The Federal District Court in Washington D.C. today ruled that execution drugs obtained by U.S. prisons from foreign suppliers are illegal and will have to be returned to the Food and Drug Administration.
A number of states purchased sodium thiopental–an anesthetic used in lethal injections–from a company in the United Kingdom amidst a U.S. shortage of the drug in 2010. California is among those states, having bought 514.5 grams, in theory, enough for 171 executions.
In February last year, a group of death row inmates in Arizona filed suit in federal court to stop the use of the foreign-made drug in executions nationwide. The major issue for the inmates is whether the drugs, which had not been approved by the FDA, would work properly if used in an execution. Sodium thiopental is traditionally the first drug in a three-drug lethal injection cocktail. An anesthetic, the drug is supposed to prevent the condemned inmate from feeling pain while dying. A second drug paralyzes the inmate, and a third stops his or her heart. A lethal dose of sodium thiopental is also sometimes used as the sole drug in an execution.

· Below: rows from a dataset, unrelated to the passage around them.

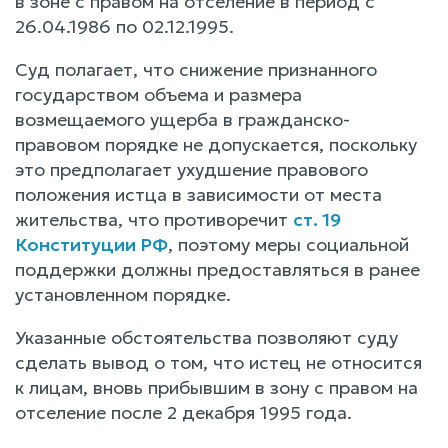
в зоне с правом на отселение в период с
26.04.1986 по 02.12.1995.
Суд полагает, что снижение признанного
государством объема и размера
возмещаемого ущерба в гражданско-
правовом порядке не допускается, поскольку
это предполагает ухудшение правового
положения истца в зависимости от места
жительства, что противоречит
ст. 19
Конституции РФ
, поэтому меры социальной
поддержки должны предоставляться в ранее
установленном порядке.
Указанные обстоятельства позволяют суду
сделать вывод о том, что истец не относится
к лицам, вновь прибывшим в зону с правом на
отселение после 2 декабря 1995 года.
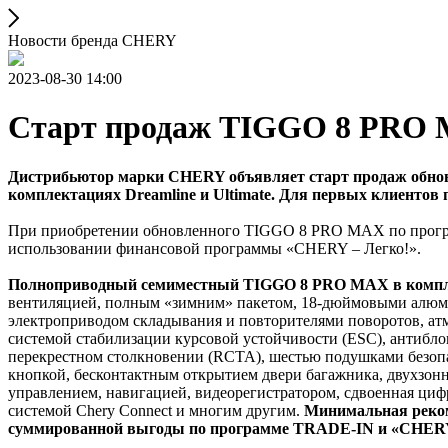
Новости бренда CHERY
2023-08-30 14:00
Старт продаж TIGGO 8 PRO M
Дистрибьютор марки CHERY объявляет старт продаж обнов
комплектациях Dreamline и Ultimate. Для первых клиентов п
При приобретении обновленного TIGGO 8 PRO MAX по программ
использовании финансовой программы «CHERY – Легко!».
Полноприводный семиместный TIGGO 8 PRO MAX в компле
вентиляцией, полным «зимним» пакетом, 18-дюймовыми алюм
электроприводом складывания и повторителями поворотов, ат
системой стабилизации курсовой устойчивости (ESC), антибл
перекрестном столкновении (RCTA), шестью подушками безопас
кнопкой, бесконтактным открытием двери багажника, двуxзонн
управлением, навигацией, видеорегистратором, сдвоенная циф
системой Chery Connect и многим другим.
Минимальная реком
суммированной выгоды по программе TRADE-IN и «CHERY-Л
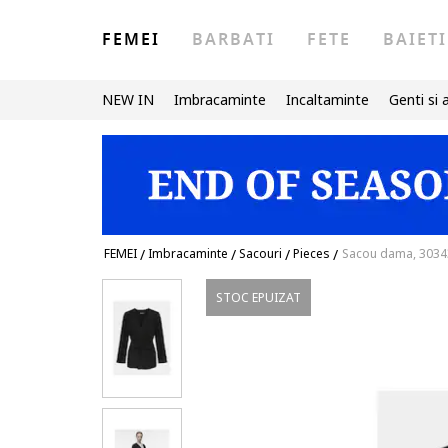
FEMEI
BARBATI
FETE
BAIETI
NEW IN
Imbracaminte
Incaltaminte
Genti si 
FEMEI
/
Imbracaminte
/
Sacouri
/
Pieces
/
Sacou dama, 30343
STOC EPUIZAT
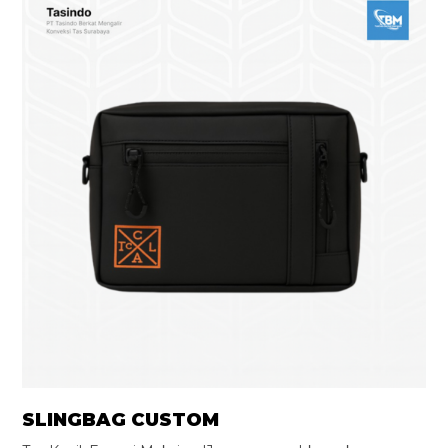
SLINGBAG CUSTOM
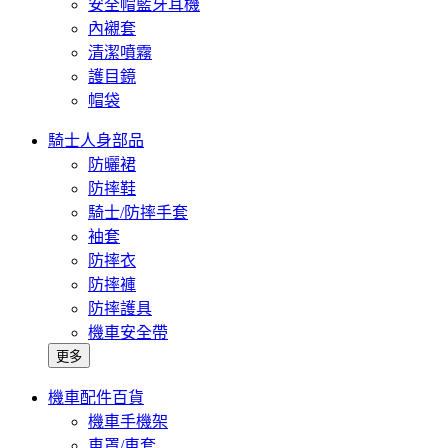
安全帽藍牙耳機
內襯套
清潔噴霧
護目鏡
帽袋
騎士人身部品
防曬裙
防摔鞋
騎士/防摔手套
袖套
防摔衣
防摔褲
防摔護具
機車安全帶
更多
機車配件百貨
機車手機架
車罩/車套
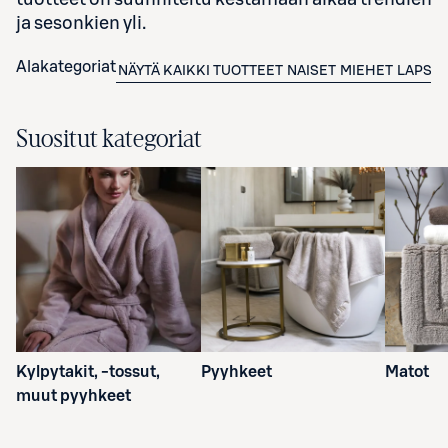
ja sesonkien yli.
Alakategoriat
NÄYTÄ KAIKKI TUOTTEET
NAISET
MIEHET
LAPSE
Suositut kategoriat
Kylpytakit, -tossut,
Pyyhkeet
Matot
muut pyyhkeet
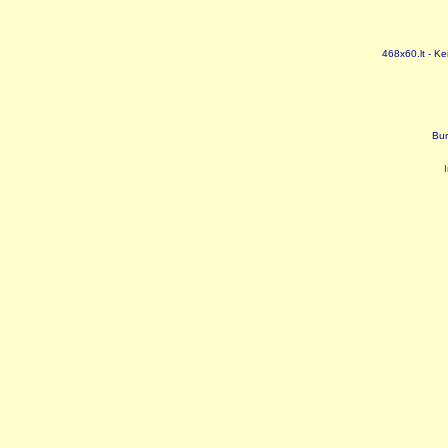
468x60.lt - Ke
Bur
I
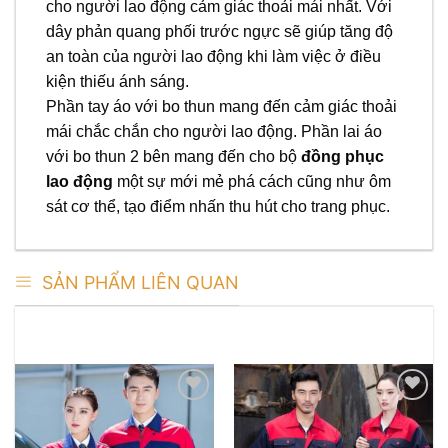
cho người lao động cảm giác thoải mái nhất. Với
dây phản quang phối trước ngực sẽ giúp tăng độ
an toàn của người lao động khi làm việc ở điều
kiện thiếu ánh sáng.
Phần tay áo với bo thun mang đến cảm giác thoải
mái chắc chắn cho người lao động. Phần lai áo
với bo thun 2 bên mang đến cho bộ
đồng phục
lao động
một sự mới mẻ phá cách cũng như ôm
sát cơ thể, tạo điểm nhấn thu hút cho trang phục.
SẢN PHẨM LIÊN QUAN
SẢN PHẨM TƯƠNG TỰ
Add to
Add to
wishlist
wishlist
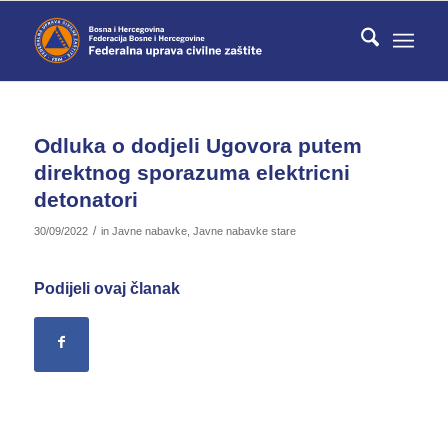
Odluka o dodjeli Ugovora putem
direktnog sporazuma elektricni
detonatori
/
30/09/2022
in
Javne nabavke
,
Javne nabavke stare
Podijeli ovaj članak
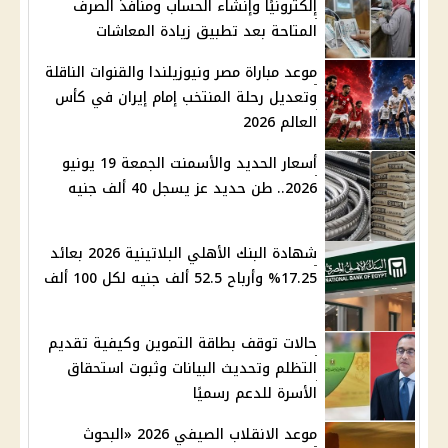
إلكترونيًا وإنشاء الحساب ومنافذ الصرف
المتاحة بعد تطبيق زيادة المعاشات
موعد مباراة مصر ونيوزيلندا والقنوات الناقلة
وتعديل رحلة المنتخب إمام إيران في كأس
العالم 2026
أسعار الحديد والأسمنت الجمعة 19 يونيو
2026.. طن حديد عز يسجل 40 ألف جنيه
شهادة البنك الأهلي البلاتينية 2026 بعائد
17.25% وأرباح 52.5 ألف جنيه لكل 100 ألف
حالات توقف بطاقة التموين وكيفية تقديم
التظلم وتحديث البيانات وثبوت استحقاق
الأسرة للدعم رسميًا
موعد الانقلاب الصيفي 2026 «البحوث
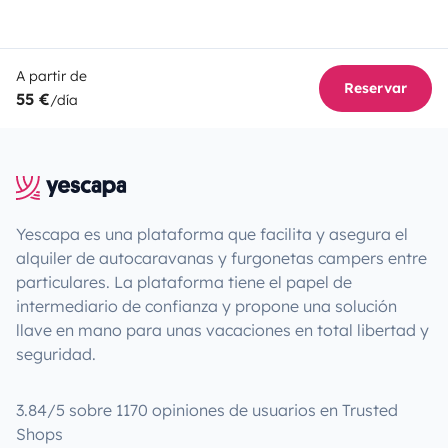
A partir de
Reservar
55 €
/día
Yescapa es una plataforma que facilita y asegura el
alquiler de autocaravanas y furgonetas campers entre
particulares. La plataforma tiene el papel de
intermediario de confianza y propone una solución
llave en mano para unas vacaciones en total libertad y
seguridad.
3.84/5 sobre 1170 opiniones de usuarios en Trusted
Shops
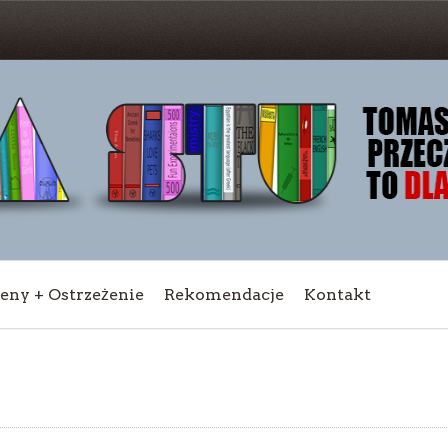
ceny + Ostrzeżenie
Rekomendacje
Kontakt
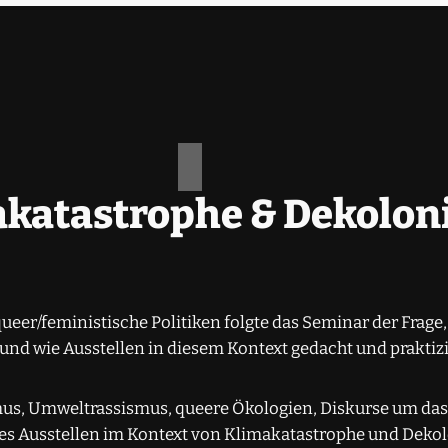
katastrophe & Dekolonis
eer/feministische Politiken folgte das Seminar der Frage
 und wie Ausstellen in diesem Kontext gedacht und prakti
us, Umweltrassismus, queere Ökologien, Diskurse um da
ches Ausstellen im Kontext von Klimakatastrophe und Deko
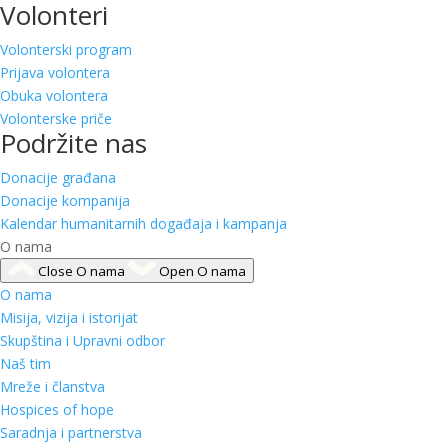
Volonteri
Volonterski program
Prijava volontera
Obuka volontera
Volonterske priče
Podržite nas
Donacije građana
Donacije kompanija
Kalendar humanitarnih događaja i kampanja
O nama
Close O nama
Open O nama
O nama
Misija, vizija i istorijat
Skupština i Upravni odbor
Naš tim
Mreže i članstva
Hospices of hope
Saradnja i partnerstva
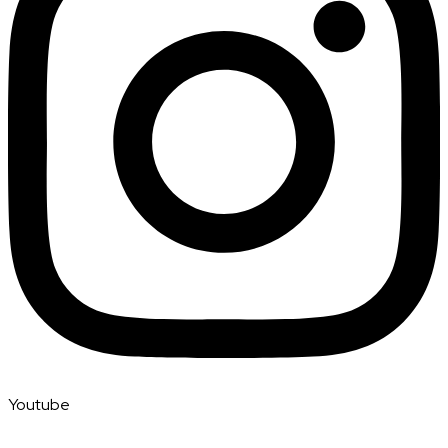
Youtube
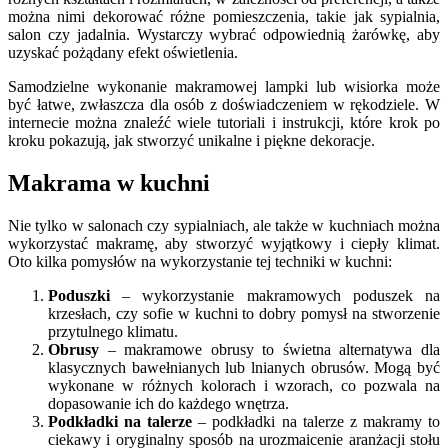
można nimi dekorować różne pomieszczenia, takie jak sypialnia,
salon czy jadalnia. Wystarczy wybrać odpowiednią żarówkę, aby
uzyskać pożądany efekt oświetlenia.
Samodzielne wykonanie makramowej lampki lub wisiorka może
być łatwe, zwłaszcza dla osób z doświadczeniem w rękodziele. W
internecie można znaleźć wiele tutoriali i instrukcji, które krok po
kroku pokazują, jak stworzyć unikalne i piękne dekoracje.
Makrama w kuchni
Nie tylko w salonach czy sypialniach, ale także w kuchniach można
wykorzystać makramę, aby stworzyć wyjątkowy i ciepły klimat.
Oto kilka pomysłów na wykorzystanie tej techniki w kuchni:
Poduszki
– wykorzystanie makramowych poduszek na
krzesłach, czy sofie w kuchni to dobry pomysł na stworzenie
przytulnego klimatu.
Obrusy
– makramowe obrusy to świetna alternatywa dla
klasycznych bawełnianych lub lnianych obrusów. Mogą być
wykonane w różnych kolorach i wzorach, co pozwala na
dopasowanie ich do każdego wnętrza.
Podkładki na talerze
– podkładki na talerze z makramy to
ciekawy i oryginalny sposób na urozmaicenie aranżacji stołu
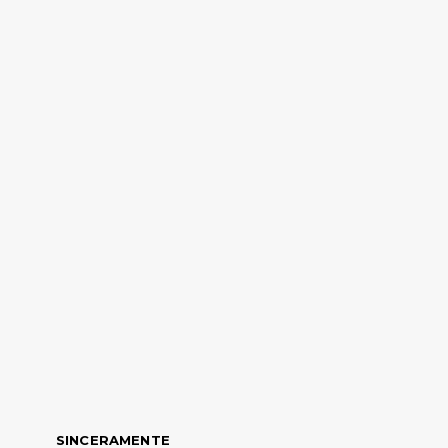
SINCERAMENTE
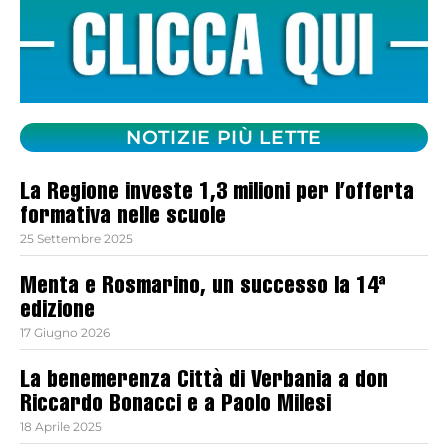
NOTIZIE PIÙ LETTE
La Regione investe 1,3 milioni per l’offerta
formativa nelle scuole
25 Settembre 2025
Menta e Rosmarino, un successo la 14ª
edizione
17 Giugno 2026
La benemerenza Città di Verbania a don
Riccardo Bonacci e a Paolo Milesi
18 Aprile 2025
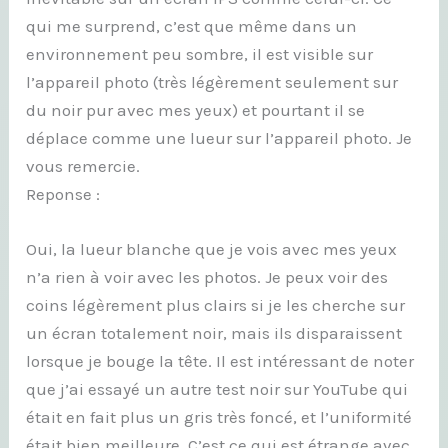
qui me surprend, c’est que même dans un
environnement peu sombre, il est visible sur
l’appareil photo (très légèrement seulement sur
du noir pur avec mes yeux) et pourtant il se
déplace comme une lueur sur l’appareil photo. Je
vous remercie.
Reponse :
Oui, la lueur blanche que je vois avec mes yeux
n’a rien à voir avec les photos. Je peux voir des
coins légèrement plus clairs si je les cherche sur
un écran totalement noir, mais ils disparaissent
lorsque je bouge la tête. Il est intéressant de noter
que j’ai essayé un autre test noir sur YouTube qui
était en fait plus un gris très foncé, et l’uniformité
était bien meilleure. C’est ce qui est étrange avec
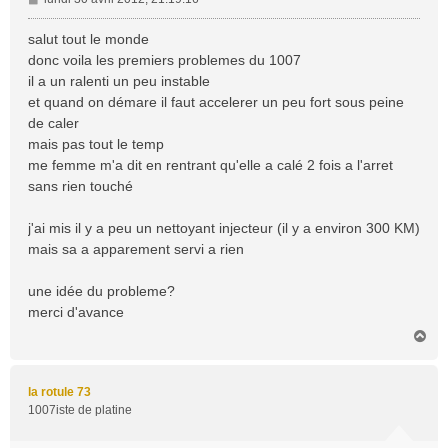
e
s
salut tout le monde
s
donc voila les premiers problemes du 1007
a
il a un ralenti un peu instable
g
et quand on démare il faut accelerer un peu fort sous peine
e
de caler
mais pas tout le temp
me femme m'a dit en rentrant qu'elle a calé 2 fois a l'arret
sans rien touché
j'ai mis il y a peu un nettoyant injecteur (il y a environ 300 KM)
mais sa a apparement servi a rien
une idée du probleme?
merci d'avance
H
a
u
t
la rotule 73
1007iste de platine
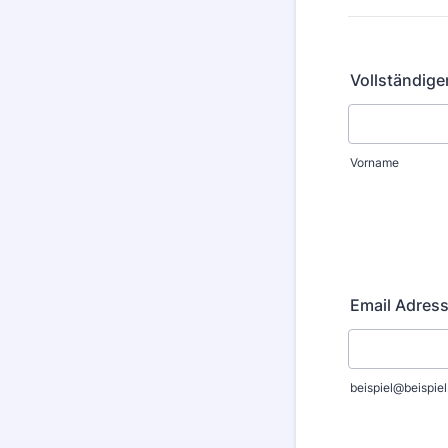
Vollständige
Vorname
Email Adress
beispiel@beispie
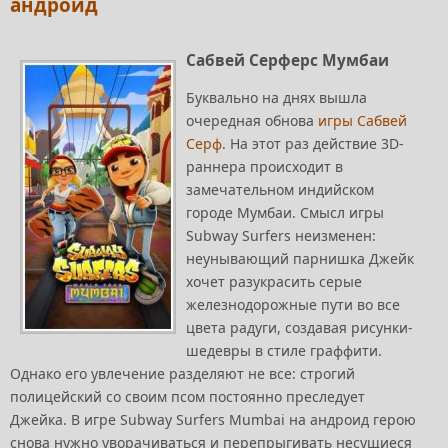
андроид
Сабвей Серферс Мумбаи
Буквально на днях вышла
очередная обнова
игры Сабвей
Серф
. На этот раз действие 3D-
раннера происходит в
замечательном индийском
городе Мумбаи. Смысл игры
Subway Surfers неизменен:
неунывающий парнишка Джейк
хочет разукрасить серые
железнодорожные пути во все
цвета радуги, создавая рисунки-
шедевры в стиле граффити.
Однако его увлечение разделяют не все: строгий
полицейский со своим псом постоянно преследует
Джейка. В игре Subway Surfers Mumbai на андроид герою
снова нужно уворачиваться и перепрыгивать несущиеся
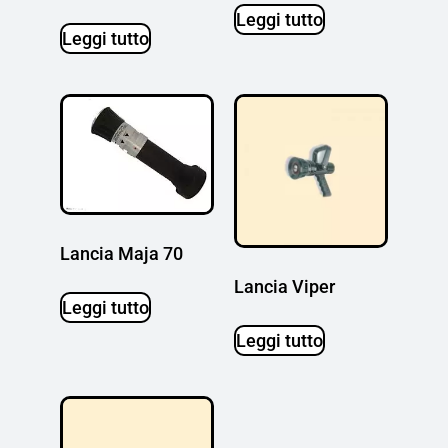
Leggi tutto
Leggi tutto
Lancia Maja 70
Lancia Viper
Leggi tutto
Leggi tutto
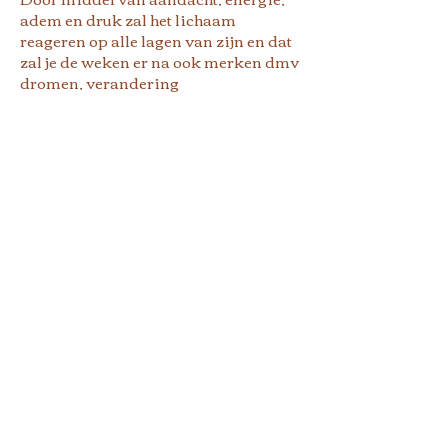
adem en druk zal het lichaam
reageren op alle lagen van zijn en dat
zal je de weken er na ook merken dmv
dromen, verandering
patronen/gewoontes, opener en meer
aanwezig voelen. Een waar medicijn
vind ik zelf..!
Soms werk ik diep soms zacht, net
wat er nodig is om de natuurlijke
doorstroming te stimuleren en weer
meer thuis te komen in het lichaam
(in je voelen en uit het hoofd).
Cacao is op mijn pad gekomen op
vele manieren, startende bij de
choclateclub in de jaren 2007? onder
de naam raw cacao. Wat het mij toen
bracht was totaal niet wat het nu
brengt.. time and place, levensfases
etc.
De laatste 2 jaar heb ik vooral veel zelf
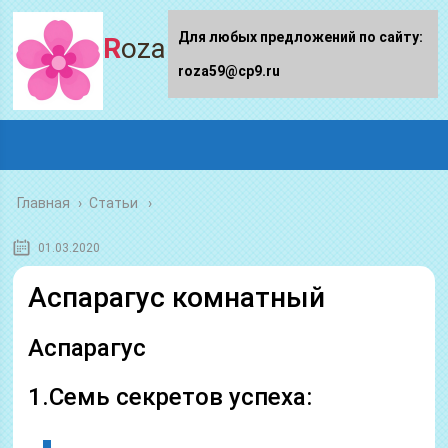
Для любых предложений по сайту:
Roza59.ru
roza59@cp9.ru
Главная
›
Статьи
01.03.2020
Аспарагус комнатный
Аспарагус
1.Семь секретов успеха:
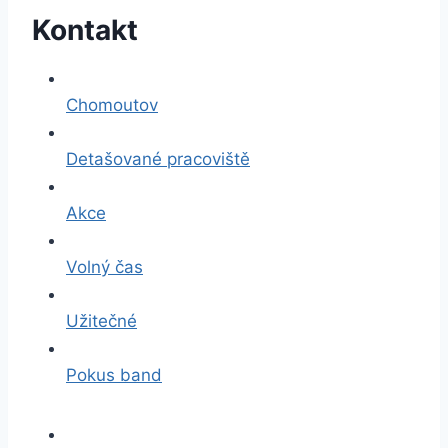
Kontakt
Chomoutov
Detašované pracoviště
Akce
Volný čas
Užitečné
Pokus band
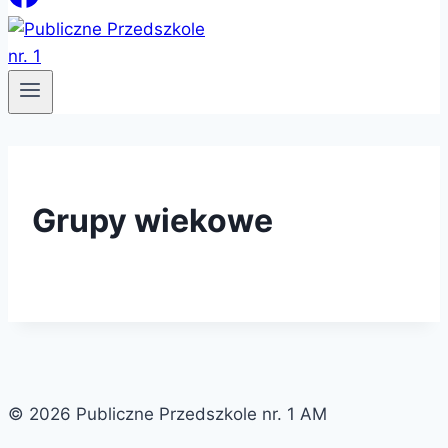
Grupy wiekowe
© 2026 Publiczne Przedszkole nr. 1 AM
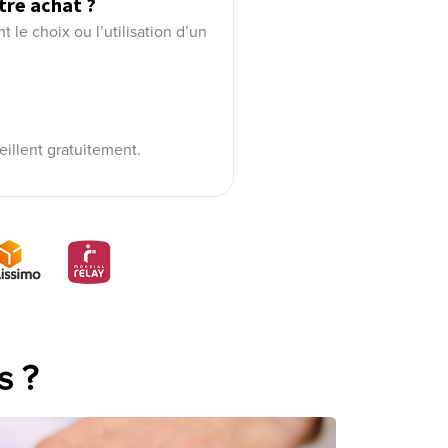
tre achat ?
le choix ou l’utilisation d’un
eillent gratuitement.
s ?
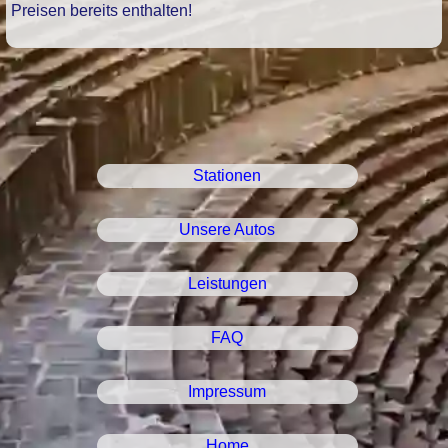
Preisen bereits enthalten!
Stationen
Unsere Autos
Leistungen
FAQ
Impressum
Home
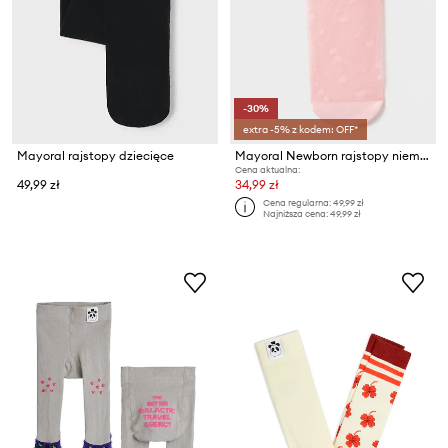
-30%
extra -5% z kodem: OFF*
Mayoral rajstopy dziecięce
Mayoral Newborn rajstopy niemowlęce
Cena aktualna:
49,99 zł
34,99 zł
Cena regularna:
49,99 zł
Najniższa cena:
49,99 zł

Today, U.S. District Judge Richard Leon took the inmates’ side, admonishing the FDA for allowing states to import unapproved drugs.
Two of the Arizona inmates involved in the suit have already been executed.
Federal law says that a drug may not be imported to the United States unless it’s listed with the FDA. “The FDA’s actions are clearly inconsistent with its own regulations,” Leon wrote. “The FDA appears to be simply wrapping itself in the flag of law enforcement discretion to justify its authority and masquerade an otherwise seemingly callous indifference to the health consequences of those imminently facing the executioner’s needle. How utterly disappointing!”
Leon went on to order the FDA to require states with sodium thiopental obtained from foreign sources to return the drug to the agency.
A spokesman for the California Department of Corrections and Rehabilitation today said the department’s legal team is reviewing the ruling. Executions are on hold in the state, as several challenges to the state’s lethal injection procedure work through federal and state courts. Meanwhile, a proposed ballot initiative that would replace capital punishment with life in prison will likely go before voters in November.
States have continued to look to alternative drugs and foreign sources of sodium thiopental since Hospira, the sole FDA-approved manufacturer of sodium thiopental stopped making the drug in 2011, citing the company’s opposition to the drug’s use in executions.